== Goal of the exercise ==
Each line of the data below that contains "give" must be copied.

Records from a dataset
<<<<
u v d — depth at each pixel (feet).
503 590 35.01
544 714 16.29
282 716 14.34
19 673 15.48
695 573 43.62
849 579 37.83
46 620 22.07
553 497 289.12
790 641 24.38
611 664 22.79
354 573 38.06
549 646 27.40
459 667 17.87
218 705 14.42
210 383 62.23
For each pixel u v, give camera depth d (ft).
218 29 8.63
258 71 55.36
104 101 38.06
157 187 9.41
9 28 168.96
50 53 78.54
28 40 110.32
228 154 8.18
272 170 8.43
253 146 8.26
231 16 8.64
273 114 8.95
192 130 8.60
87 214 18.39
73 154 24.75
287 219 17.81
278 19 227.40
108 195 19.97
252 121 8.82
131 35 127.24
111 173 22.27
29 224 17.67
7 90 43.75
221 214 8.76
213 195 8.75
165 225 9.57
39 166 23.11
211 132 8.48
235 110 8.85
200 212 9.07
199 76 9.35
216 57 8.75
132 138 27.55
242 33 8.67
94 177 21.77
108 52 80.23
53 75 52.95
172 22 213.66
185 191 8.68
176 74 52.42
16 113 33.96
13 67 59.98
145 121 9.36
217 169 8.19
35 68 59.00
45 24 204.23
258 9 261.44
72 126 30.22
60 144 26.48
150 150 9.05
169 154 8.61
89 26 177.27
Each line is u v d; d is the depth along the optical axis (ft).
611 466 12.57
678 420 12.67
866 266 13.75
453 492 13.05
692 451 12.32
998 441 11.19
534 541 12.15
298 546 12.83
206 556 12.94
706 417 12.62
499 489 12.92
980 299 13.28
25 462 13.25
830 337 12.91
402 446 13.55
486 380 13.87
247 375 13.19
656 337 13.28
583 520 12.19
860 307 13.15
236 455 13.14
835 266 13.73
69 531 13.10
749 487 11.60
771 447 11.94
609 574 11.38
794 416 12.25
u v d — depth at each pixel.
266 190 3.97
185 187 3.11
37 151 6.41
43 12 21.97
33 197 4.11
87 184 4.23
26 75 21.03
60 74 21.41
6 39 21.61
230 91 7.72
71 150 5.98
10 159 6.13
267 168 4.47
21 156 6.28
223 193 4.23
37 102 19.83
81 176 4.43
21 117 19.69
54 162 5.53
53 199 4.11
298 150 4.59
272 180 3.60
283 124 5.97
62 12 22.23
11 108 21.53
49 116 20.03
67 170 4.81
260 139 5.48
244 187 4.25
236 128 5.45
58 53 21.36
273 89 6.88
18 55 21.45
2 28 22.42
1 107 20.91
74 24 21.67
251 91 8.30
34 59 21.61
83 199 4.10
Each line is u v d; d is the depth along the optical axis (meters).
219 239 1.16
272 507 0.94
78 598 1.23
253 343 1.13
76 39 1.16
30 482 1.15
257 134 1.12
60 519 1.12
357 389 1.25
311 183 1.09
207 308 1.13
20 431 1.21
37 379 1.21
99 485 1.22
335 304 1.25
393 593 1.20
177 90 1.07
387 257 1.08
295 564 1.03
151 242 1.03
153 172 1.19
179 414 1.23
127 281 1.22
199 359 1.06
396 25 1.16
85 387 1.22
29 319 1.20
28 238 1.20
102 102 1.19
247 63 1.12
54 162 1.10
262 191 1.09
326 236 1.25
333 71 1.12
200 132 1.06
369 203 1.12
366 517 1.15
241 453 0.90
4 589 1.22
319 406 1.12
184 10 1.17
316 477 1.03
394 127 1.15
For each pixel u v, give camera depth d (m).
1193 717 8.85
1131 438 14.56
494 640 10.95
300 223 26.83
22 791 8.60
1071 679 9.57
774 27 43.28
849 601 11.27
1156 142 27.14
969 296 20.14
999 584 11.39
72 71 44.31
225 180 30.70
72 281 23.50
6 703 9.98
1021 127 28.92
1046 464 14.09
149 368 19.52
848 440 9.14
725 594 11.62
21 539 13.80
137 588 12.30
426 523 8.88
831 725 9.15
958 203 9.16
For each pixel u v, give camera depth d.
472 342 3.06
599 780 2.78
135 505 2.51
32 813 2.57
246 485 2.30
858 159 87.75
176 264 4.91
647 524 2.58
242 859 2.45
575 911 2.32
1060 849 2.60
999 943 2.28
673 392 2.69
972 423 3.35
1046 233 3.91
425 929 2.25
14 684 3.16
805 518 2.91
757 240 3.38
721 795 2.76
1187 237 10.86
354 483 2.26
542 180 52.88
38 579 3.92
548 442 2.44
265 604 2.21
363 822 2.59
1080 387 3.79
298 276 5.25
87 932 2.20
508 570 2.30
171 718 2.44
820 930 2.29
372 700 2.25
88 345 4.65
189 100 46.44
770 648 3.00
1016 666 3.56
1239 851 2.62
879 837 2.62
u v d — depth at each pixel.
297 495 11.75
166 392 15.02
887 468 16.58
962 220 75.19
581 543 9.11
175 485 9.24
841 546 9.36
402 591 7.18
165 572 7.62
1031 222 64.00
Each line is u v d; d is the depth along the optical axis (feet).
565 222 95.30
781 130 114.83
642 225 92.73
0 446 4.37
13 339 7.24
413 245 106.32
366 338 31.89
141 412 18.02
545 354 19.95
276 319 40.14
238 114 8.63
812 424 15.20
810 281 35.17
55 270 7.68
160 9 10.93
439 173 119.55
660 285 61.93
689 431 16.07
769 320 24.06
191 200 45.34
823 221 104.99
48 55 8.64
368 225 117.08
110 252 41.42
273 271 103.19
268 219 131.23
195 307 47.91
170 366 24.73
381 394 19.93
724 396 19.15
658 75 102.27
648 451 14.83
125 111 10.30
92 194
>>>>
== Written answer ==
For each pixel u v, give camera depth d (ft).
For each pixel u v, give camera depth d (m).
For each pixel u v, give camera depth d.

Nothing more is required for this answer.